Pushing up the overall score was an increase in the “Confidence About Not Losing Job” component. The net share of Americans surveyed for the report who said they are not concerned about losing their job over the next 12 months increased eight percentage points to 81%. This component is up 16 percentage points from the same time last year.

Falling mortgage rates have also had a positive impact on consumer sentiment toward housing. The share of Americans who said mortgage rates would go down over the next 12 months increased one percentage point in July compared with June. This component is up 24 percentage points from the same time last year.

“Consumer job confidence and favorable mortgage rate expectations lifted the HPSI to a new survey high in July, despite ongoing housing supply and affordability challenges,” says Doug Duncan, senior vice president and chief economist for Fannie Mae, in a statement. “Consumers appear to have shaken off a winter slump in sentiment amid strong income gains. Therefore, sentiment is positioned to take advantage of any supply that comes to market, particularly in the affordable category.

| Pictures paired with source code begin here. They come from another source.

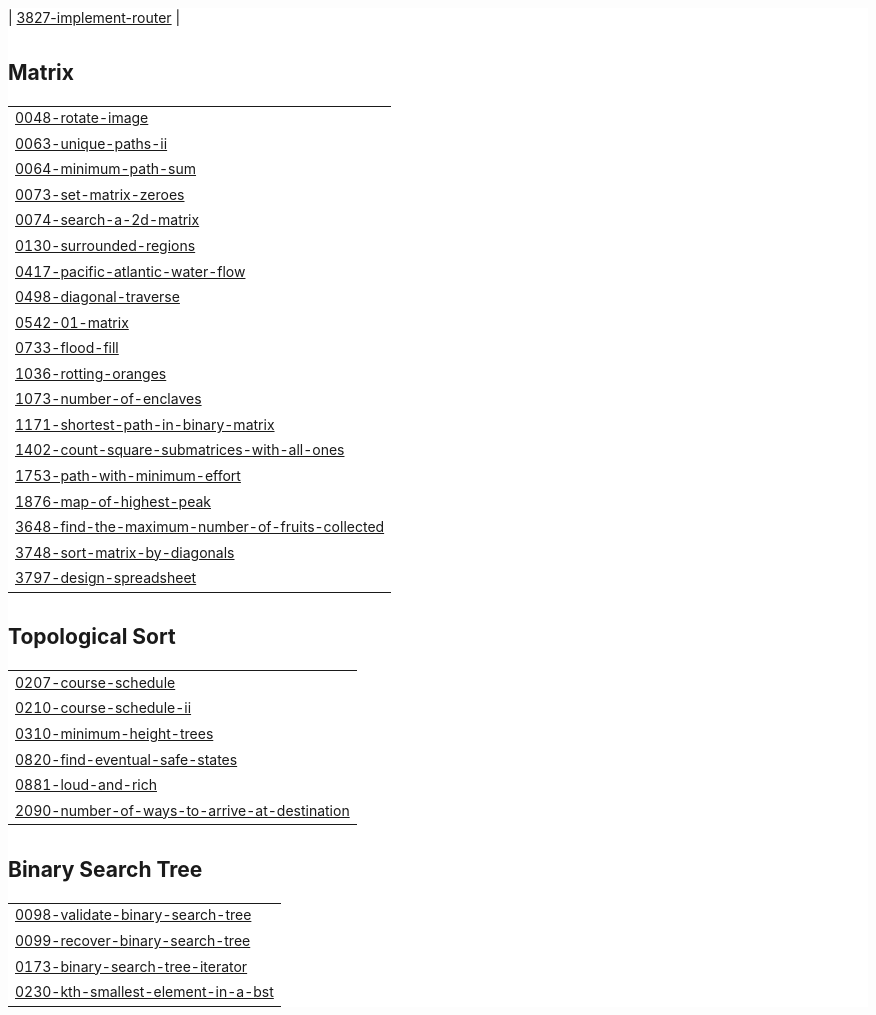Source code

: | [3827-implement-router](https://github.com/Adi-1805/LeetCode-Solved/tree/master/3827-implement-router) |
## Matrix
|  |
| ------- |
| [0048-rotate-image](https://github.com/Adi-1805/LeetCode-Solved/tree/master/0048-rotate-image) |
| [0063-unique-paths-ii](https://github.com/Adi-1805/LeetCode-Solved/tree/master/0063-unique-paths-ii) |
| [0064-minimum-path-sum](https://github.com/Adi-1805/LeetCode-Solved/tree/master/0064-minimum-path-sum) |
| [0073-set-matrix-zeroes](https://github.com/Adi-1805/LeetCode-Solved/tree/master/0073-set-matrix-zeroes) |
| [0074-search-a-2d-matrix](https://github.com/Adi-1805/LeetCode-Solved/tree/master/0074-search-a-2d-matrix) |
| [0130-surrounded-regions](https://github.com/Adi-1805/LeetCode-Solved/tree/master/0130-surrounded-regions) |
| [0417-pacific-atlantic-water-flow](https://github.com/Adi-1805/LeetCode-Solved/tree/master/0417-pacific-atlantic-water-flow) |
| [0498-diagonal-traverse](https://github.com/Adi-1805/LeetCode-Solved/tree/master/0498-diagonal-traverse) |
| [0542-01-matrix](https://github.com/Adi-1805/LeetCode-Solved/tree/master/0542-01-matrix) |
| [0733-flood-fill](https://github.com/Adi-1805/LeetCode-Solved/tree/master/0733-flood-fill) |
| [1036-rotting-oranges](https://github.com/Adi-1805/LeetCode-Solved/tree/master/1036-rotting-oranges) |
| [1073-number-of-enclaves](https://github.com/Adi-1805/LeetCode-Solved/tree/master/1073-number-of-enclaves) |
| [1171-shortest-path-in-binary-matrix](https://github.com/Adi-1805/LeetCode-Solved/tree/master/1171-shortest-path-in-binary-matrix) |
| [1402-count-square-submatrices-with-all-ones](https://github.com/Adi-1805/LeetCode-Solved/tree/master/1402-count-square-submatrices-with-all-ones) |
| [1753-path-with-minimum-effort](https://github.com/Adi-1805/LeetCode-Solved/tree/master/1753-path-with-minimum-effort) |
| [1876-map-of-highest-peak](https://github.com/Adi-1805/LeetCode-Solved/tree/master/1876-map-of-highest-peak) |
| [3648-find-the-maximum-number-of-fruits-collected](https://github.com/Adi-1805/LeetCode-Solved/tree/master/3648-find-the-maximum-number-of-fruits-collected) |
| [3748-sort-matrix-by-diagonals](https://github.com/Adi-1805/LeetCode-Solved/tree/master/3748-sort-matrix-by-diagonals) |
| [3797-design-spreadsheet](https://github.com/Adi-1805/LeetCode-Solved/tree/master/3797-design-spreadsheet) |
## Topological Sort
|  |
| ------- |
| [0207-course-schedule](https://github.com/Adi-1805/LeetCode-Solved/tree/master/0207-course-schedule) |
| [0210-course-schedule-ii](https://github.com/Adi-1805/LeetCode-Solved/tree/master/0210-course-schedule-ii) |
| [0310-minimum-height-trees](https://github.com/Adi-1805/LeetCode-Solved/tree/master/0310-minimum-height-trees) |
| [0820-find-eventual-safe-states](https://github.com/Adi-1805/LeetCode-Solved/tree/master/0820-find-eventual-safe-states) |
| [0881-loud-and-rich](https://github.com/Adi-1805/LeetCode-Solved/tree/master/0881-loud-and-rich) |
| [2090-number-of-ways-to-arrive-at-destination](https://github.com/Adi-1805/LeetCode-Solved/tree/master/2090-number-of-ways-to-arrive-at-destination) |
## Binary Search Tree
|  |
| ------- |
| [0098-validate-binary-search-tree](https://github.com/Adi-1805/LeetCode-Solved/tree/master/0098-validate-binary-search-tree) |
| [0099-recover-binary-search-tree](https://github.com/Adi-1805/LeetCode-Solved/tree/master/0099-recover-binary-search-tree) |
| [0173-binary-search-tree-iterator](https://github.com/Adi-1805/LeetCode-Solved/tree/master/0173-binary-search-tree-iterator) |
| [0230-kth-smallest-element-in-a-bst](https://github.com/Adi-1805/LeetCode-Solved/tree/master/0230-kth-smallest-element-in-a-bst) |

“However, recent financial market events following when the survey data were collected could weigh on consumer views looking ahead,” Duncan adds.

The net share of Americans who said it is a good time to buy a home increased three percentage points to 26%. This component is up two percentage points from the same time last year.

The net share who said it is a good time to sell a home increased one percentage point to 44%. This component is up three percentage points from the same time last year.

The share of those who said home prices will go up over the next 12 months decreased one percentage point to 37%. This component is down two percentage points from the same time last year.

The share who reported that their household income is significantly higher than it was 12 months ago increased one percentage point to 21%. This component is unchanged from the same time last year.